-- Exercise description --
Give back each line of the data exactly as it reads, minus the pictures.

-- Material provided --

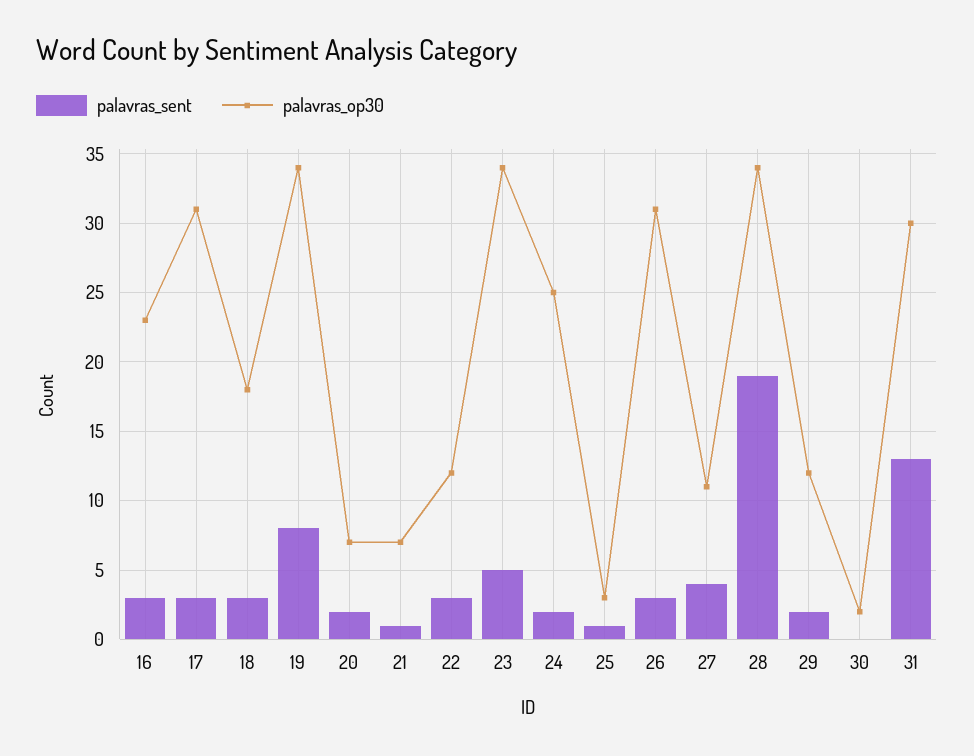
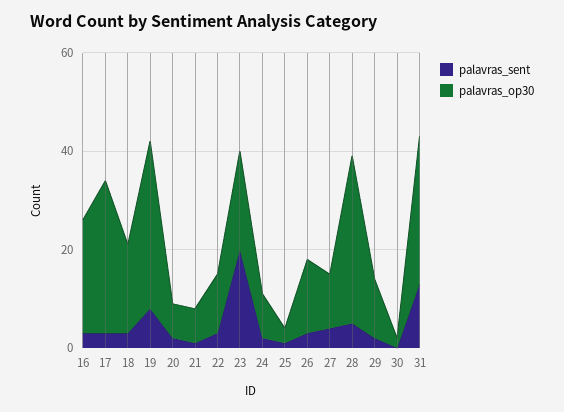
  {
    "palavras_sent": {
      "16": 3,
      "17": 3,
      "18": 3,
      "19": 8,
      "20": 2,
      "21": 1,
      "22": 3,
-     "23": 5,
+     "23": 20,
      "24": 2,
      "25": 1,
      "26": 3,
      "27": 4,
-     "28": 19,
+     "28": 5,
      "29": 2,
      "30": 0,
      "31": 13
    },
    "palavras_op30": {
      "16": 23,
      "17": 31,
      "18": 18,
      "19": 34,
      "20": 7,
      "21": 7,
      "22": 12,
-     "23": 34,
+     "23": 20,
-     "24": 25,
+     "24": 10,
      "25": 3,
-     "26": 31,
+     "26": 15,
      "27": 11,
      "28": 34,
      "29": 12,
      "30": 2,
      "31": 30
    }
  }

-- Your response --
  {
    "palavras_sent": {
      "16": 3,
      "17": 3,
      "18": 3,
      "19": 8,
      "20": 2,
      "21": 1,
      "22": 3,
-     "23": 5,
+     "23": 20,
      "24": 2,
      "25": 1,
      "26": 3,
      "27": 4,
-     "28": 19,
+     "28": 5,
      "29": 2,
      "30": 0,
      "31": 13
    },
    "palavras_op30": {
      "16": 23,
      "17": 31,
      "18": 18,
      "19": 34,
      "20": 7,
      "21": 7,
      "22": 12,
-     "23": 34,
+     "23": 20,
-     "24": 25,
+     "24": 10,
      "25": 3,
-     "26": 31,
+     "26": 15,
      "27": 11,
      "28": 34,
      "29": 12,
      "30": 2,
      "31": 30
    }
  }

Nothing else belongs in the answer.